Reading text:
Analyst · Seaport Global Securities

All right. And looking at the Latin America business, you seem to be mentioning that the Brazil business contributed to the growth year-on-year. What -- can you just kind of walk us through what the underlying growth has been in Latin America? I know that's been a good business at times, but had some challenges more recently.

F. Quinn Stepan Jr.

Analyst · Seaport Global Securities

The growth that we're experiencing is primarily coming from 2 areas. One is continued growth in the agricultural end market, and the second is the expansion of our Tier 2 and Tier 3 customer base, selling more of Stepan products to the business that we acquired, selling more Stepan products to those customers, and also growing the number of customers where we're providing services.

Michael Harrison

Analyst · Seaport Global Securities

All right. And then on...

F. Quinn Stepan Jr.

Analyst · Seaport Global Securities

And those 2 will perform well in 2018.

Michael Harrison

Analyst · Seaport Global Securities

All right. And then on the Polymers business, just trying to dig in a little bit on the challenges that you're dealing with in North America. You mentioned some share losses. But is the weakness there primarily volume related and therefore, related to fixed costs or throughput? Or are you also seeing pricing competition that's weighing on your margin there?

F. Quinn Stepan Jr.

Analyst · Seaport Global Securities

Yes. We are experiencing both. So we have -- I would say, the decline in that business is equally split between volume loss and margin loss.

Michael Harrison

Analyst · Seaport Global Securities

All right. Last question from me is just on the CFO search front. Obviously, you guys have a lot going on in terms of internal initiatives and growth initiatives. Just wondering if you can kind of walk through the qualities or skill sets that you're going to be looking for in a new CFO?

F. Quinn Stepan Jr.

Analyst · Seaport Global Securities

So, yes -- so we are out in the marketplace looking. We have seen a number of very strong candidates and have a couple of them coming back in for the second round of interviews. And we'll also probably look at a few more coming in the door for the first time. So we've seen some very high-quality candidates that have great financial acumen. Some of them have investor experience. Others do not have as much investor relationship experience. But we're very excited about the people that we've had an opportunity to talk to so far.

Task list:
A - Duplicate the earnings call excerpt word for word, everything from "The growth that" down to "we're providing services.".
B - Go on with the earnings call excerpt, starting right after its final sentence.
The records have nothing to do with the earnings call excerpt.

Provided data:
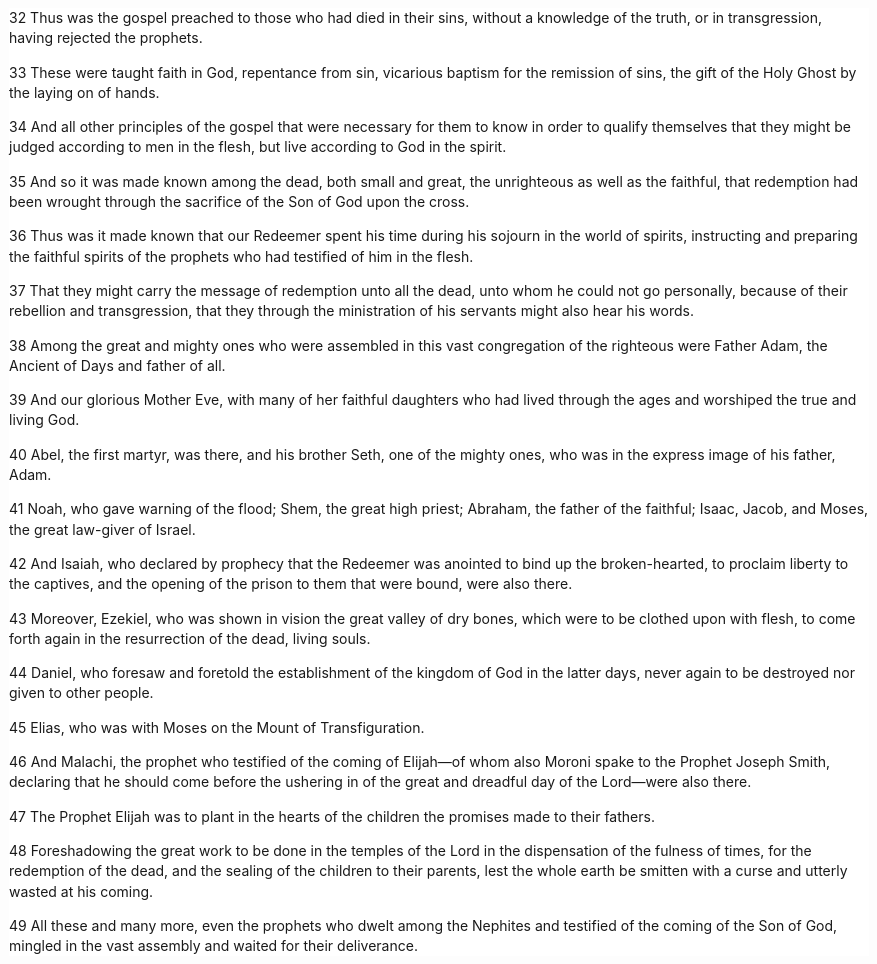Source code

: 32 Thus was the gospel preached to those who had died in their sins, without a knowledge of the truth, or in transgression, having rejected the prophets.

33 These were taught faith in God, repentance from sin, vicarious baptism for the remission of sins, the gift of the Holy Ghost by the laying on of hands.

34 And all other principles of the gospel that were necessary for them to know in order to qualify themselves that they might be judged according to men in the flesh, but live according to God in the spirit.

35 And so it was made known among the dead, both small and great, the unrighteous as well as the faithful, that redemption had been wrought through the sacrifice of the Son of God upon the cross.

36 Thus was it made known that our Redeemer spent his time during his sojourn in the world of spirits, instructing and preparing the faithful spirits of the prophets who had testified of him in the flesh.

37 That they might carry the message of redemption unto all the dead, unto whom he could not go personally, because of their rebellion and transgression, that they through the ministration of his servants might also hear his words.

38 Among the great and mighty ones who were assembled in this vast congregation of the righteous were Father Adam, the Ancient of Days and father of all.

39 And our glorious Mother Eve, with many of her faithful daughters who had lived through the ages and worshiped the true and living God.

40 Abel, the first martyr, was there, and his brother Seth, one of the mighty ones, who was in the express image of his father, Adam.

41 Noah, who gave warning of the flood; Shem, the great high priest; Abraham, the father of the faithful; Isaac, Jacob, and Moses, the great law-giver of Israel.

42 And Isaiah, who declared by prophecy that the Redeemer was anointed to bind up the broken-hearted, to proclaim liberty to the captives, and the opening of the prison to them that were bound, were also there.

43 Moreover, Ezekiel, who was shown in vision the great valley of dry bones, which were to be clothed upon with flesh, to come forth again in the resurrection of the dead, living souls.

44 Daniel, who foresaw and foretold the establishment of the kingdom of God in the latter days, never again to be destroyed nor given to other people.

45 Elias, who was with Moses on the Mount of Transfiguration.

46 And Malachi, the prophet who testified of the coming of Elijah—of whom also Moroni spake to the Prophet Joseph Smith, declaring that he should come before the ushering in of the great and dreadful day of the Lord—were also there.

47 The Prophet Elijah was to plant in the hearts of the children the promises made to their fathers.

48 Foreshadowing the great work to be done in the temples of the Lord in the dispensation of the fulness of times, for the redemption of the dead, and the sealing of the children to their parents, lest the whole earth be smitten with a curse and utterly wasted at his coming.

49 All these and many more, even the prophets who dwelt among the Nephites and testified of the coming of the Son of God, mingled in the vast assembly and waited for their deliverance.
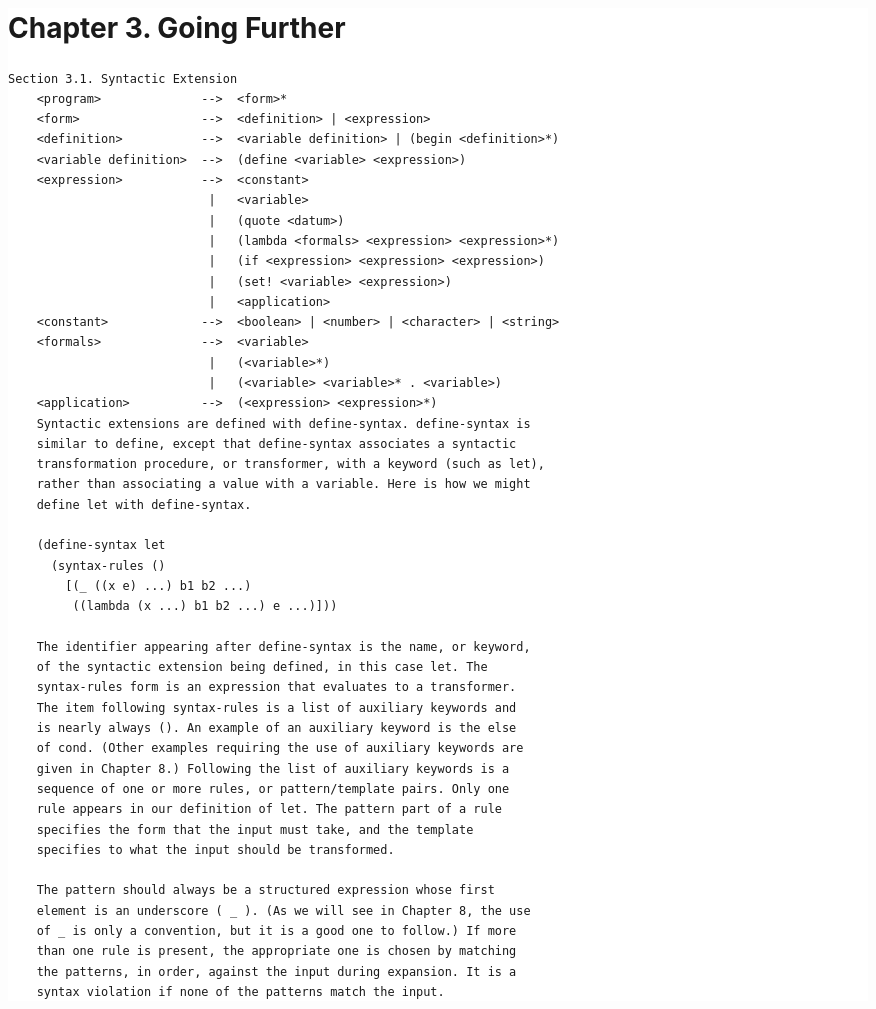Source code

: # Chapter 3. Going Further
    Section 3.1. Syntactic Extension
        <program>	           --> 	<form>*
        <form>	               -->  <definition> | <expression>
        <definition>           -->  <variable definition> | (begin <definition>*)
        <variable definition>  -->	(define <variable> <expression>)
        <expression>           -->  <constant>
                                |	<variable>
                                |	(quote <datum>)
                                |	(lambda <formals> <expression> <expression>*)
                                |	(if <expression> <expression> <expression>)
                                |	(set! <variable> <expression>)
                                |	<application>
        <constant>	           -->	<boolean> | <number> | <character> | <string>
        <formals>              -->	<variable>
                                |	(<variable>*)
                                |	(<variable> <variable>* . <variable>)
        <application>	       -->	(<expression> <expression>*)
        Syntactic extensions are defined with define-syntax. define-syntax is
        similar to define, except that define-syntax associates a syntactic
        transformation procedure, or transformer, with a keyword (such as let),
        rather than associating a value with a variable. Here is how we might
        define let with define-syntax.

        (define-syntax let
          (syntax-rules ()
            [(_ ((x e) ...) b1 b2 ...)
             ((lambda (x ...) b1 b2 ...) e ...)]))

        The identifier appearing after define-syntax is the name, or keyword,
        of the syntactic extension being defined, in this case let. The
        syntax-rules form is an expression that evaluates to a transformer.
        The item following syntax-rules is a list of auxiliary keywords and
        is nearly always (). An example of an auxiliary keyword is the else
        of cond. (Other examples requiring the use of auxiliary keywords are
        given in Chapter 8.) Following the list of auxiliary keywords is a
        sequence of one or more rules, or pattern/template pairs. Only one
        rule appears in our definition of let. The pattern part of a rule
        specifies the form that the input must take, and the template
        specifies to what the input should be transformed.
        
        The pattern should always be a structured expression whose first
        element is an underscore ( _ ). (As we will see in Chapter 8, the use
        of _ is only a convention, but it is a good one to follow.) If more
        than one rule is present, the appropriate one is chosen by matching
        the patterns, in order, against the input during expansion. It is a
        syntax violation if none of the patterns match the input.
        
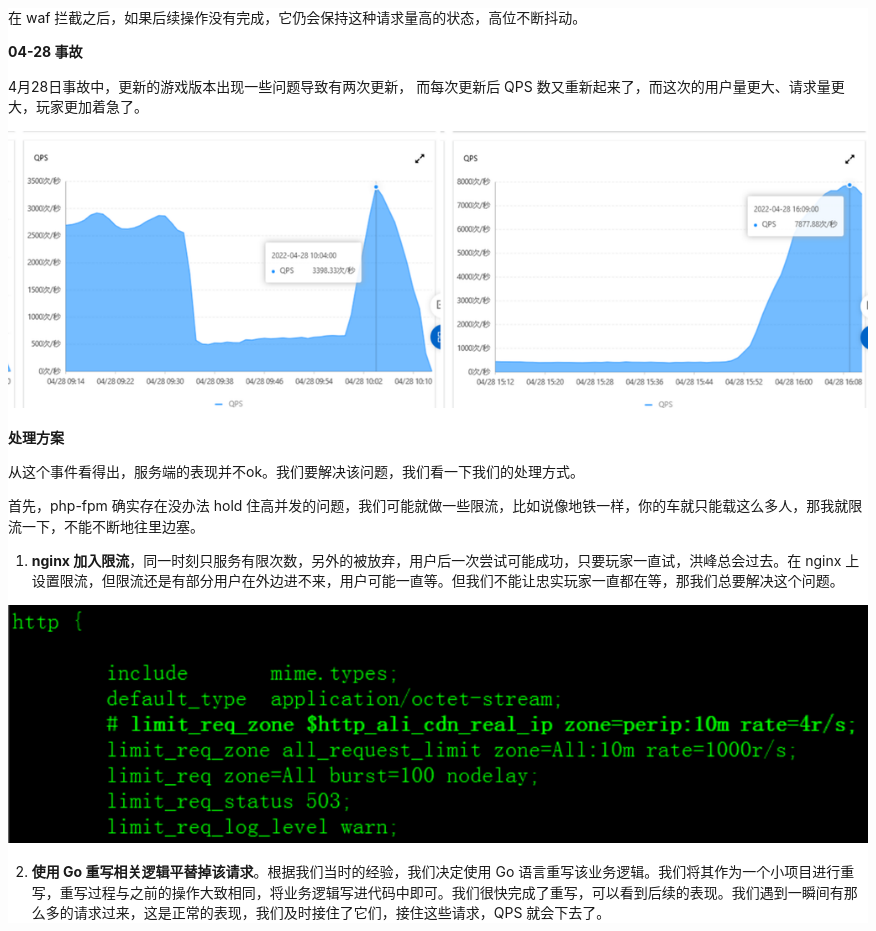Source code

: 在 waf 拦截之后，如果后续操作没有完成，它仍会保持这种请求量高的状态，高位不断抖动。

**04-28 事故**

4月28日事故中，更新的游戏版本出现一些问题导致有两次更新， 而每次更新后 QPS 数又重新起来了，而这次的用户量更大、请求量更大，玩家更加着急了。

![tanwan8](/img/users/tanwan/tanwan8.png)

**处理方案**

从这个事件看得出，服务端的表现并不ok。我们要解决该问题，我们看一下我们的处理方式。

首先，php-fpm 确实存在没办法 hold 住高并发的问题，我们可能就做一些限流，比如说像地铁一样，你的车就只能载这么多人，那我就限流一下，不能不断地往里边塞。

1.  **nginx 加入限流**，同一时刻只服务有限次数，另外的被放弃，用户后一次尝试可能成功，只要玩家一直试，洪峰总会过去。在 nginx 上设置限流，但限流还是有部分用户在外边进不来，用户可能一直等。但我们不能让忠实玩家一直都在等，那我们总要解决这个问题。

![tanwan9](/img/users/tanwan/tanwan9.png)

2.  **使用 Go 重写相关逻辑平替掉该请求**。根据我们当时的经验，我们决定使用 Go 语言重写该业务逻辑。我们将其作为一个小项目进行重写，重写过程与之前的操作大致相同，将业务逻辑写进代码中即可。我们很快完成了重写，可以看到后续的表现。我们遇到一瞬间有那么多的请求过来，这是正常的表现，我们及时接住了它们，接住这些请求，QPS 就会下去了。
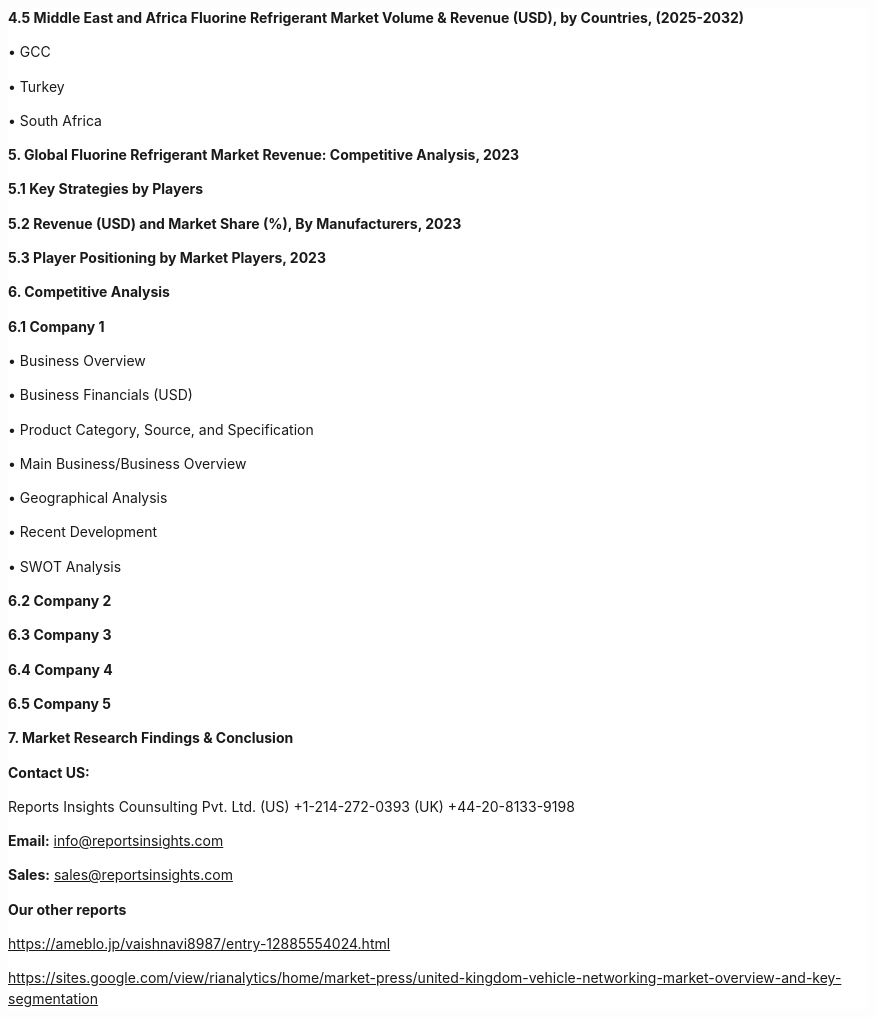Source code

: <strong>4.5 Middle East and Africa Fluorine Refrigerant Market Volume &amp; Revenue (USD), by Countries, (2025-2032)</strong>

• GCC

• Turkey

• South Africa

<strong>5. Global Fluorine Refrigerant Market Revenue: Competitive Analysis, 2023</strong>

<strong>5.1 Key Strategies by Players</strong>

<strong>5.2 Revenue (USD) and Market Share (%), By Manufacturers, 2023</strong>

<strong>5.3 Player Positioning by Market Players, 2023</strong>

<strong>6. Competitive Analysis</strong>

<strong>6.1 Company 1</strong>

• Business Overview

• Business Financials (USD)

• Product Category, Source, and Specification

• Main Business/Business Overview

• Geographical Analysis

• Recent Development

• SWOT Analysis

<strong>6.2 Company 2</strong>

<strong>6.3 Company 3</strong>

<strong>6.4 Company 4</strong>

<strong>6.5 Company 5</strong>

<strong>7. Market Research Findings &amp; Conclusion</strong>

<strong>Contact US:</strong>

Reports Insights Counsulting Pvt. Ltd.
(US) +1-214-272-0393
(UK) +44-20-8133-9198
<p class=""""><b>Email:</b> <a href=mailto:info@reportsinsights.com>info@reportsinsights.com</a></p>
<p class=""""><b>Sales:</b> <a href=mailto:sales@reportsinsights.com>sales@reportsinsights.com</a></p>

<strong>Our other reports</strong>

<a href=https://ameblo.jp/vaishnavi8987/entry-12885554024.html>https://ameblo.jp/vaishnavi8987/entry-12885554024.html</a>

<a href=https://sites.google.com/view/rianalytics/home/market-press/united-kingdom-vehicle-networking-market-overview-and-key-segmentation>https://sites.google.com/view/rianalytics/home/market-press/united-kingdom-vehicle-networking-market-overview-and-key-segmentation</a>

Solved problems:
A -
The growth that we're experiencing is primarily coming from 2 areas. One is continued growth in the agricultural end market, and the second is the expansion of our Tier 2 and Tier 3 customer base, selling more of Stepan products to the business that we acquired, selling more Stepan products to those customers, and also growing the number of customers where we're providing services.

B -
Operator

Operator

[Operator Instructions] Our next question comes from the line of David Stratton with Great Lakes Review.

David Stratton

Analyst · David Stratton with Great Lakes Review

Your DRIVE benefits, you say that's ingrained in the culture now. What kind of benefits can we expect to realize or see realize in this year and going forward? I know that previously it was around $10 million. Is that the expected run rate going forward? Or do you see that increasing, decreasing? Just kind of help us think about that.

F. Quinn Stepan Jr.

Analyst · David Stratton with Great Lakes Review

Yes. So every year we have an objective that's passed on throughout the company that we want to try to generate $25 million of benefits from our DRIVE program. And we break that down into kind of which we're looking for at least $10 million of cash savings, generally targeting kind of a number little bit higher than that. So $10 million to $15 million of cash savings, $25 million of benefits. And we look at that trying to offset other inflationary aspects of our business. So -- but -- so we feel good about the opportunities in the pipeline, and we believe that will help us maintain our current cost structure.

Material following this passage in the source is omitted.